Pacific islands contribute less that 0.03 percent of global greenhouse gas emissions, yet they suffer some of the greatest threats of climate change.
This was a central point made at the Hawaiʻi Extension Climate Forum, an event organized last month by faculty and staff of the College of Tropical Agriculture and Human Resources (CTAHR). The forum brought together other university and community partners addressing how, as extension professionals, they could help their clientele deal with the potential effects of climate change.
On the heels of Governor Ige’s historic commitment to the Paris Climate Accord, CTAHR’s Cooperative Extension Service convened a forum of more than 40 participants and presenters on June 7 and 8 to discuss how extension programs can promote and support climate adaptation in Hawaiʻi and other Pacific Islands.

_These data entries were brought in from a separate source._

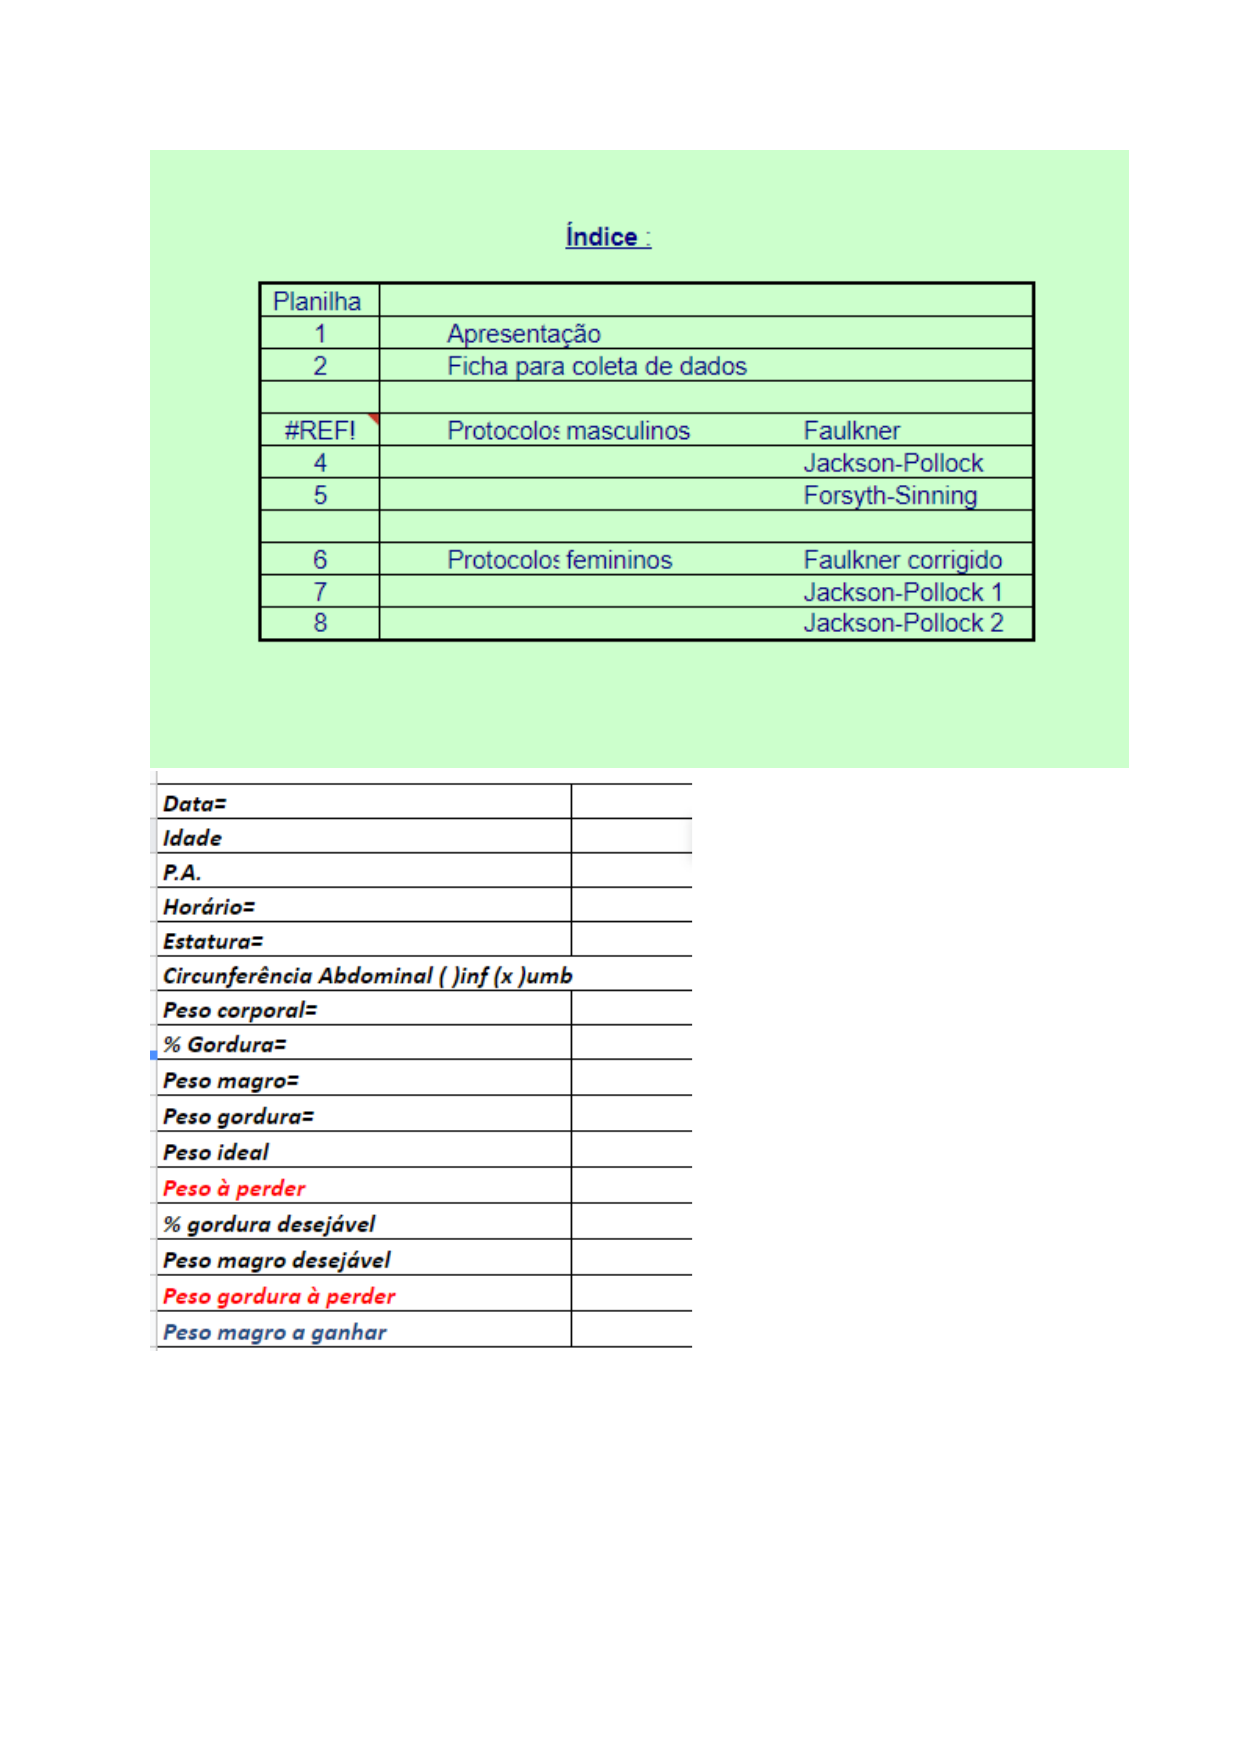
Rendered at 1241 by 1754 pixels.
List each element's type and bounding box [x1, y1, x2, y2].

picture [150, 771, 693, 1351]
picture [150, 150, 1129, 768]
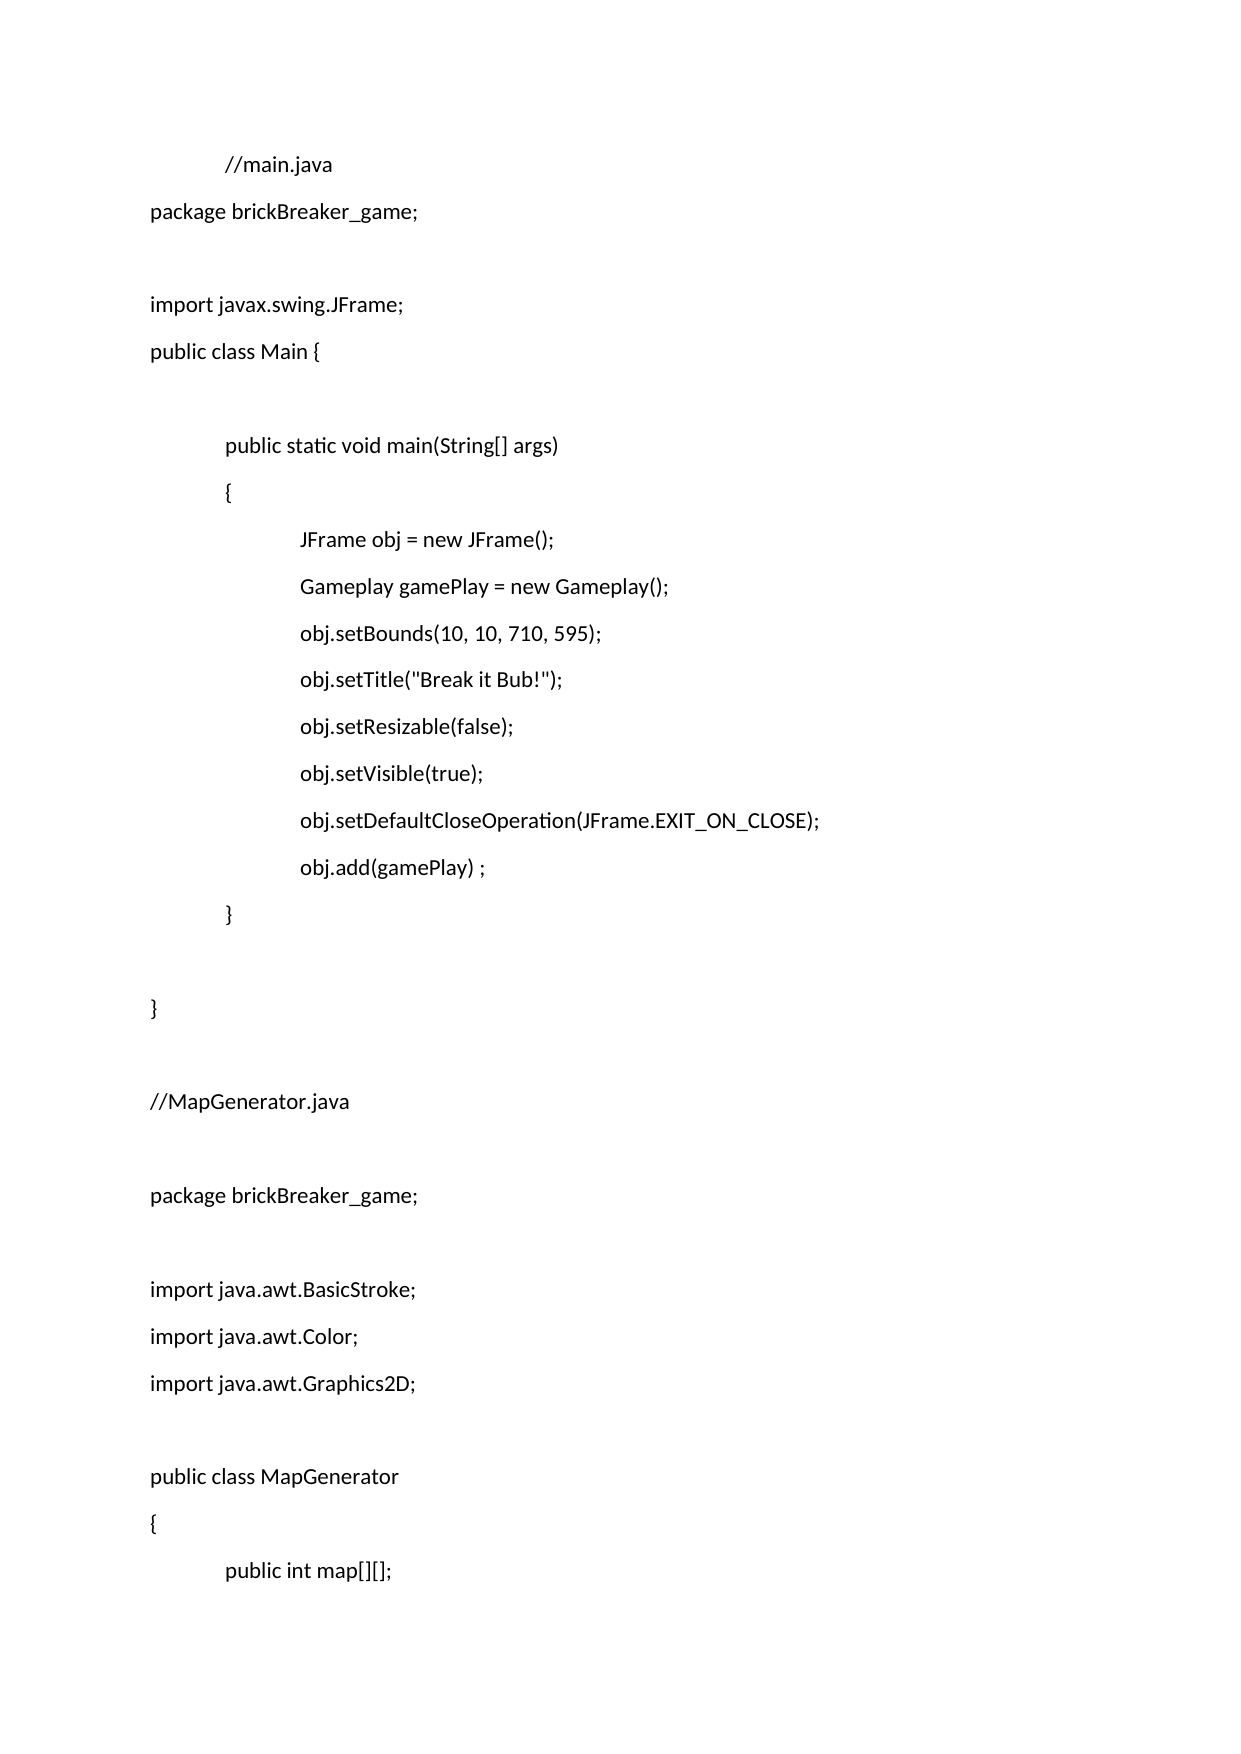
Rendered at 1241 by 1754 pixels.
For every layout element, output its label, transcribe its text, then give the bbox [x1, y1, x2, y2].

The event was organized by Clay Trauernicht and Patricia Fifita in the Department of Natural Resources and Environmental Management (NREM), with the support of extension faculty in the Departments of Tropical Plant and Soil Science and Human Nutrition, Food and Animal Sciences.
“The breadth of expertise among extension specialists and agents, and their long-term relationships with agricultural producers, natural resource managers and the general public, places cooperative extension in a unique position to identify real solutions to climate-related problems and help people cope with changes coming down the line,” said Trauernicht.
Assessing the current situation
Forum participants worked to develop a foundational knowledge of the Pacific climate system and longer-term climate projections, identify relevant climate-related tools, and outline approaches to integrate climate science and climate change communication into existing extension programs.
The two-day event brought presenters from the U.S. Forest Service, the Pacific Islands Climate Change Cooperative, Pacific-RISA, SeaGrant and the Pacific Islands Climate Science Center. It also integrated facilitated discussions of climate adaptation and communication efforts by extension colleagues at the University of Arizona and the University of California.
Hawaiʻi extension participants were joined by representatives from Guam and the Northern Marianas Islands. Trauernicht and Fifita are developing similar forums focusing on local needs in collaboration with the Pacific Islands Climate Change Cooperative.
Work already being done
Hawaiʻi extension faculty are integrating climate curriculum into their programs by implementing precision agriculture to better manage irrigation and fertilizer application. Faculty members are also developing tools to support ranchers’ response to drought.
According to Rebecca Ryals, an NREM faculty member who presented and organized the forum, “There are strategies out there that help solve climate change and provide multiple benefits to farmers, ranchers and land managers. This forum provided an opportunity for extension faculty to start the discussion about which strategies are most appropriate and effective for our region.”
Feedback from forum participants noted the benefits of collaborating in this manner to understand how adaptation to shorter-term weather variability can support planning for longer-term climate shifts and to avoid “re-inventing the wheel island by island.”
An immediate output from the workshop was an assessment of existing, climate-related tools that will be organized on a CTAHR website to facilitate access by extension faculty. A longer-term output will be the development of a strategy, based on participant feedback, to support extension faculty and their clientele through the development of new climate-related tools and informational products.